**TASK DIRECTIONS:**
In the teacher-student dialog below, what two hypotheses does the student recall being taught to state?

**EXTRACT:**

===

## A Dialog Between a Teacher and a Thoughtful Student

Humbly submitted in the belief that not enough crayons have been used so far in this thread. A brief illustrated synopsis appears at the end.

*Student*: What does a p-value mean? A lot of people seem to agree it's the chance we will "see a sample mean greater than or equal to" a statistic or it's "the probability of observing this outcome ... given the null hypothesis is true" or where "my sample's statistic fell on [a simulated] distribution" and even "the probability of observing a test statistic at least as large as the one calculated assuming the null hypothesis is true".

*Teacher*: Properly understood, all those statements are correct in many circumstances.

*Student*: I don't see how most of them are relevant. Didn't you teach us that we have to state a null hypothesis $H_0$ and an alternative hypothesis $H_A$? How are they involved in these ideas of "greater than or equal to" or "at least as large" or the very popular "more extreme"?

*Teacher*: Because it can seem complicated in general, would it help for us to explore a concrete example?

*Student*: Sure. But please make it a realistic but simple one if you can.

===

**ENTRIES SHOWN:**

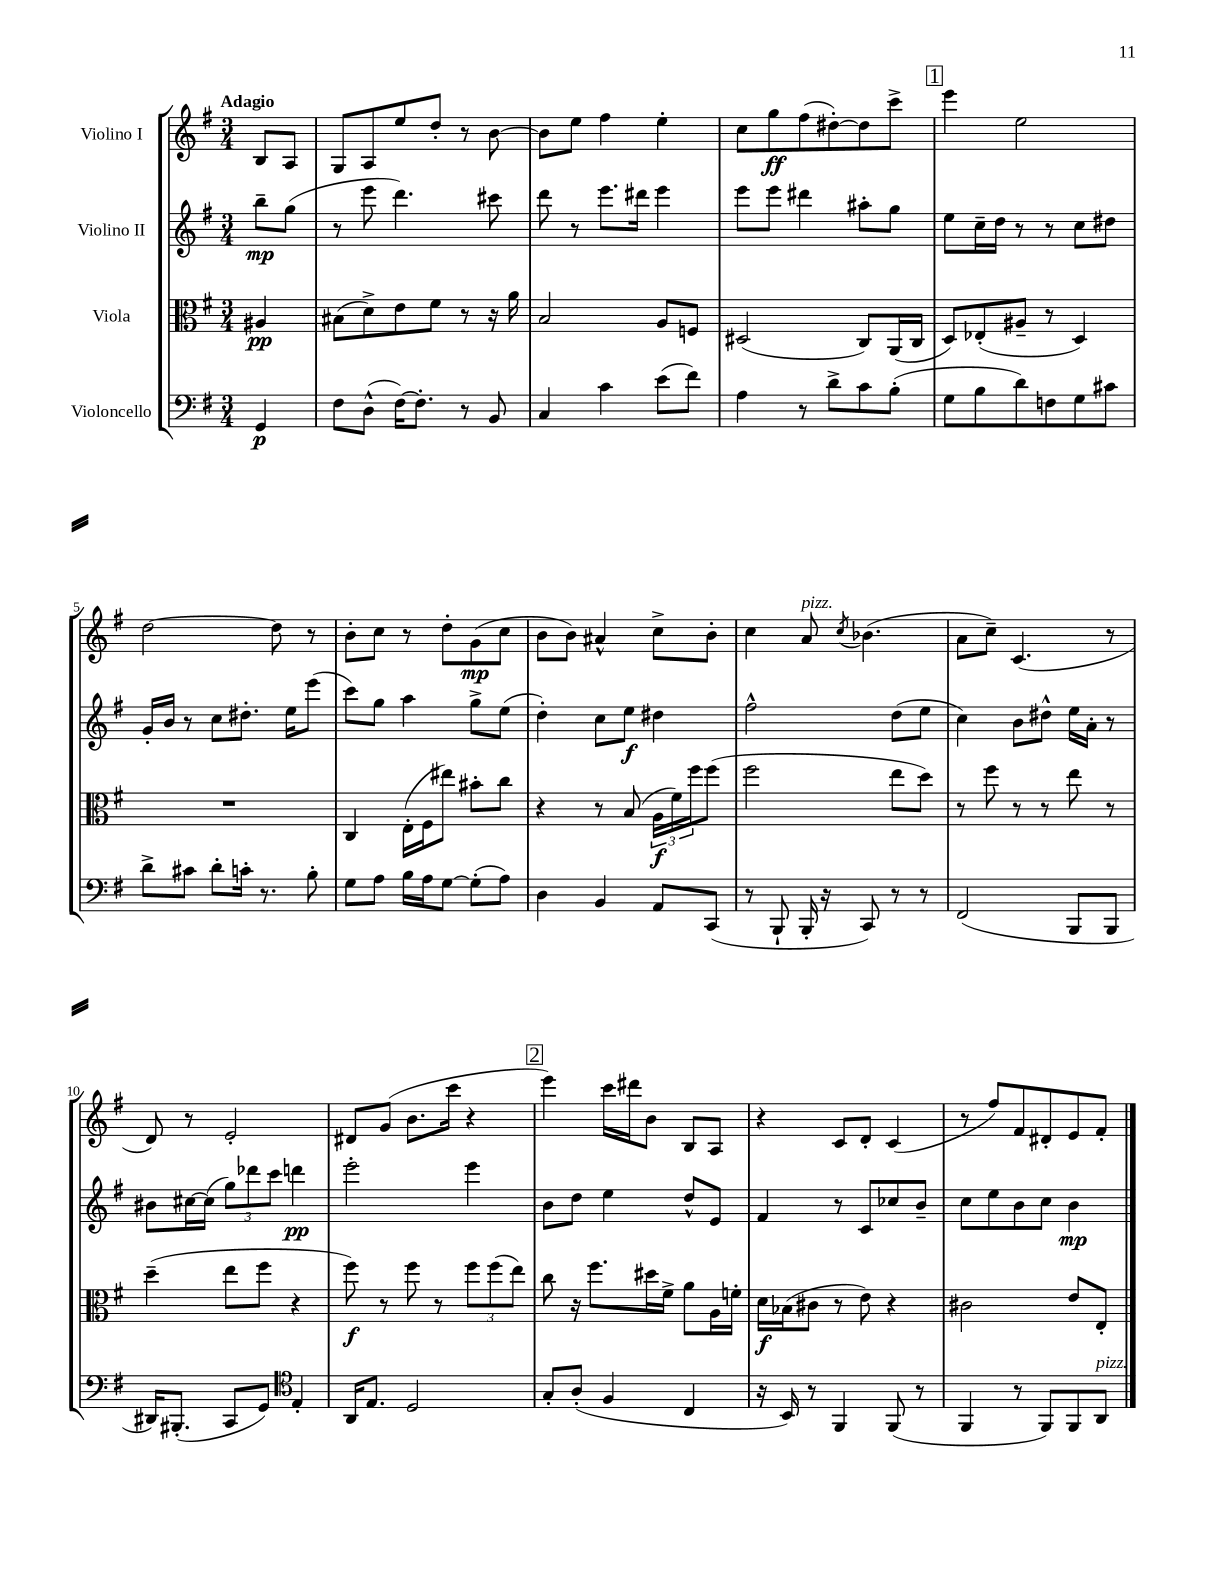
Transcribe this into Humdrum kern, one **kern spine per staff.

===

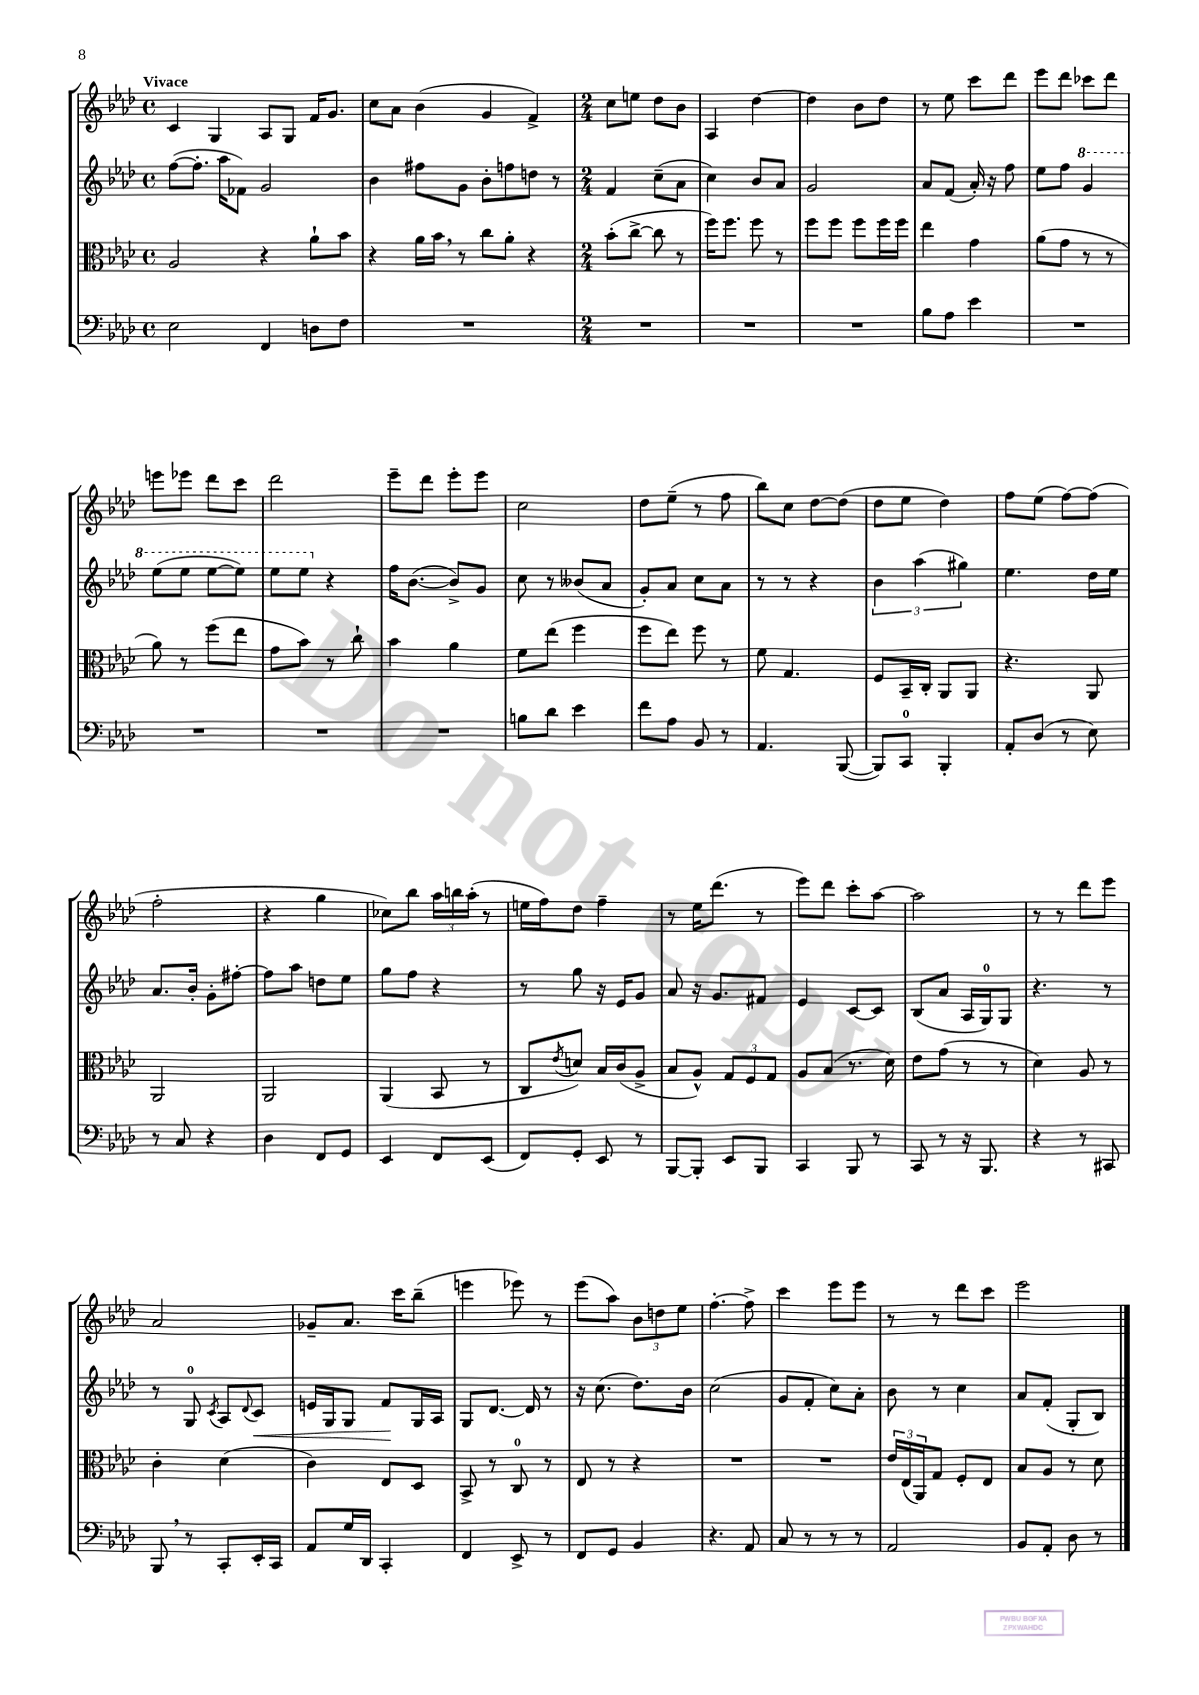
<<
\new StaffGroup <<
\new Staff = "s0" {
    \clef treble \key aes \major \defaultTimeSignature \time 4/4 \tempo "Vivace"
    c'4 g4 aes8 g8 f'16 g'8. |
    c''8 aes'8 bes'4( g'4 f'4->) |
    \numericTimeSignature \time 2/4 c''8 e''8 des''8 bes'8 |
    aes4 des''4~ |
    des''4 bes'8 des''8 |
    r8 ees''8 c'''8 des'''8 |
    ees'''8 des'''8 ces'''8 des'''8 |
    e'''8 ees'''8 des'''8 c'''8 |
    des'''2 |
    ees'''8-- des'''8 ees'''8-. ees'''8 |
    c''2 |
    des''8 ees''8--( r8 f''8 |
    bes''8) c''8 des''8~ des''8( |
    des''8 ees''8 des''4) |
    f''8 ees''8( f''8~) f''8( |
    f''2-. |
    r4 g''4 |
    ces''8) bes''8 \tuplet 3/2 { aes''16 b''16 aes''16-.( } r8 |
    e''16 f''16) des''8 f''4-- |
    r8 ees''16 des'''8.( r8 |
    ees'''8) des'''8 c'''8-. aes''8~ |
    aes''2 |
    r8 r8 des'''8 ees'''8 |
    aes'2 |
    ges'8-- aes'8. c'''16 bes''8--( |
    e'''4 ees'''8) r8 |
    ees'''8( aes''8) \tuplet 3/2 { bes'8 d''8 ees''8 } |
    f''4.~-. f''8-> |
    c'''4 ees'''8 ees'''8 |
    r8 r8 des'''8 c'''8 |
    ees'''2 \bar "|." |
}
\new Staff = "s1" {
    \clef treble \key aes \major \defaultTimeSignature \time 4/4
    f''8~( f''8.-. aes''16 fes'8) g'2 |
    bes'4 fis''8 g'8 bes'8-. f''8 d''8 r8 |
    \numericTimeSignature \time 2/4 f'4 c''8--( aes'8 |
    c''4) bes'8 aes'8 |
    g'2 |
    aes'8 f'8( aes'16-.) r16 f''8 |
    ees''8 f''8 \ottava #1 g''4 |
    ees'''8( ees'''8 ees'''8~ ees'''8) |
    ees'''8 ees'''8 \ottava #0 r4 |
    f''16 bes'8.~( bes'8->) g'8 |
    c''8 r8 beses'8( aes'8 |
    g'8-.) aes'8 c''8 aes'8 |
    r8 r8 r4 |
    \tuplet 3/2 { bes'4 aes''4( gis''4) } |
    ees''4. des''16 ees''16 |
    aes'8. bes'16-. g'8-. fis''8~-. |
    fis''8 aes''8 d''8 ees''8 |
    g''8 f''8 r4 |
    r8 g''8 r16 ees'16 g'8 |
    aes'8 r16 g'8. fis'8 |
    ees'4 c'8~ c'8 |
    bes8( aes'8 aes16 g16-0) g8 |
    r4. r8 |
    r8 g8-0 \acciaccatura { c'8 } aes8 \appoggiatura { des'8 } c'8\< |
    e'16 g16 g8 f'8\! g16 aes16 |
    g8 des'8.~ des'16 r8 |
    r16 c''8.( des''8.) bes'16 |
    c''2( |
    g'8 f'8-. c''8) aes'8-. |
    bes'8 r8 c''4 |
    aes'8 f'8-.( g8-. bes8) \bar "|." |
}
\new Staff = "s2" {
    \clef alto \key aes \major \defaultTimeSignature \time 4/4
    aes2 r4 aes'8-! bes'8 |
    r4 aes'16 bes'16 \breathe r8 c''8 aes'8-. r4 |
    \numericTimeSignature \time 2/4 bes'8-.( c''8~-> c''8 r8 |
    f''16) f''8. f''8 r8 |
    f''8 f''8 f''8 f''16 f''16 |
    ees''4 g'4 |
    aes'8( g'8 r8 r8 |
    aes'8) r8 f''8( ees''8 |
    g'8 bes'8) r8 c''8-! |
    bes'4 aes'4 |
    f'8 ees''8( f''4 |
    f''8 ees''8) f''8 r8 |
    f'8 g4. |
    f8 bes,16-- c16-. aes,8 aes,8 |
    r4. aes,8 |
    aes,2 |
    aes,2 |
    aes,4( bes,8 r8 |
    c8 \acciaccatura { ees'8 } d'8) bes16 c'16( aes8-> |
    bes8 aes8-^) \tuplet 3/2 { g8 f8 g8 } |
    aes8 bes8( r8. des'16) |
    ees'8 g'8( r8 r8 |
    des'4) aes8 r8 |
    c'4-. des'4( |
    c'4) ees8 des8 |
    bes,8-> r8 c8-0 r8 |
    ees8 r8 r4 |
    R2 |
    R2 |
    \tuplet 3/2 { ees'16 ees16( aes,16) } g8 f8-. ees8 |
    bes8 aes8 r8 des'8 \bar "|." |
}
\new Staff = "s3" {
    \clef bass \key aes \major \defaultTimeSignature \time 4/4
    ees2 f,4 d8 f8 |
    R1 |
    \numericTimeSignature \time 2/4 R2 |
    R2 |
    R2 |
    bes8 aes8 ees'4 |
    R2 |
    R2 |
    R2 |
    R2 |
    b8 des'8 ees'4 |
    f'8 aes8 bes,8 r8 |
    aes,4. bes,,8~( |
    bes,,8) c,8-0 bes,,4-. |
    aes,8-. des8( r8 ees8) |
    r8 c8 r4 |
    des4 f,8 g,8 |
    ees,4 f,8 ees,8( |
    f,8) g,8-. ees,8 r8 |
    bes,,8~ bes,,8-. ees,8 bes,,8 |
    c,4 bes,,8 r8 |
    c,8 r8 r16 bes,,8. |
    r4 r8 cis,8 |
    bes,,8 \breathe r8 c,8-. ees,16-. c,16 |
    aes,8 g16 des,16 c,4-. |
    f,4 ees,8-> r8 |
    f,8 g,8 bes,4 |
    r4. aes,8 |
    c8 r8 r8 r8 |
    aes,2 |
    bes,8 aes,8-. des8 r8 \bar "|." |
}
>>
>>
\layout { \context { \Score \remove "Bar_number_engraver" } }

===

**EXPECTED ANSWER:**
A null hypothesis $H_0$ and an alternative hypothesis $H_A$.